Tuesday, January 16, 2018

Using Google's Protocol Buffers with Java

Effective Java, Third Edition was recently released and I have been interested in identifying the updates to this class Java development book whose last edition only covered through Java 6. There are obviously completely new items in this edition that are closely related to Java 7, Java 8, and Java 9 such as Items 42 through 48 in Chapter 7 ("Lambdas and Streams"), Item 9 ("Prefer try-with-resources to try-finally"), and Item 55 ("Return optionals judiciously"). I was (very slightly) surprised to realize that the third edition of Effective Java had a new item not specifically driven by the new versions of Java, but that was instead was driven by developments in the software development world independent of the versions of Java. That item, Item 85 ("Prefer alternatives to Java Serialization") is what motivated me to write this introductory post on using Google's Protocol Buffers with Java.

In Item 85 of Effective Java, Third Edition, Josh Bloch emphasizes in bold text the following two assertions related to Java serialization:

  1. "The best way to avoid serialization exploits is to never deserialize anything."
  2. "There is no reason to use Java serialization in any new system you write."

After outlining the dangers of Java deserialization and making these bold statements, Bloch recommends that Java developers employ what he calls (to avoid confusion associated with the term "serialization" when discussing Java) "cross-platform structured-data representations." Bloch states that the leading offerings in this category are JSON (JavaScript Object Notation) and Protocol Buffers (protobuf). I found this mention of Protocol Buffers to be interesting because I've been reading about and playing with Protocol Buffers a bit lately. The use of JSON (even with Java) is exhaustively covered online. I feel like awareness of Protocol Buffers may be less among Java developers than awareness of JSON and so feel like a post on using Protocol Buffers with Java is warranted.

Google's Protocol Buffers is described on its project page as "a language-neutral, platform-neutral extensible mechanism for serializing structured data." That page adds, "think XML, but smaller, faster, and simpler." Although one of the advantages of Protocol Buffers is that they support representing data in a way that can be used by multiple programming languages, the focus of this post is exclusively on using Protocol Buffers with Java.

There are several useful online resources related to Protocol Buffers including the main project page, the GitHub protobuf project page, the proto3 Language Guide (proto2 Language Guide is also available), the Protocol Buffer Basics: Java tutorial, the Java Generated Code Guide, the Java API (Javadoc) Documentation, the Protocol Buffers release page, and the Maven Repository page. The examples in this post are based on Protocol Buffers 3.5.1.

The Protocol Buffer Basics: Java tutorial outlines the process for using Protocol Buffers with Java. It covers a lot more possibilities and things to consider when using Java than I will cover here. The first step is to define the language-independent Protocol Buffers format. This a done in a text file with the .proto extension. For my example, I've described my protocol format in the file album.proto which is shown in the next code listing.

[Stored data entries]
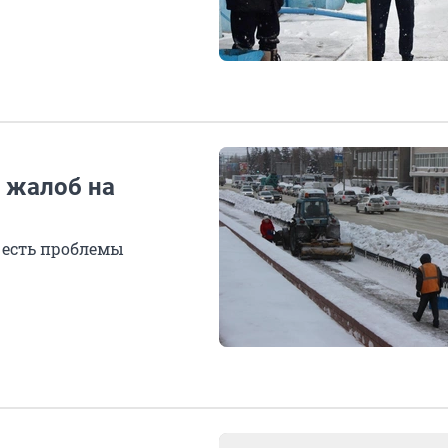
 жалоб на
м есть проблемы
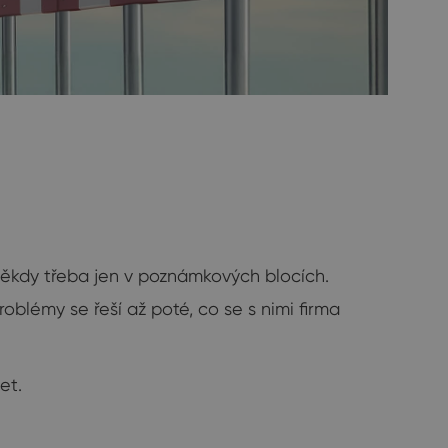
někdy třeba jen v poznámkových blocích.
roblémy se řeší až poté, co se s nimi firma
et.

**Request:** Name every version of Java mentioned in the Protocol Buffers text.

**Completed exercise:** Java 6, Java 7, Java 8, Java 9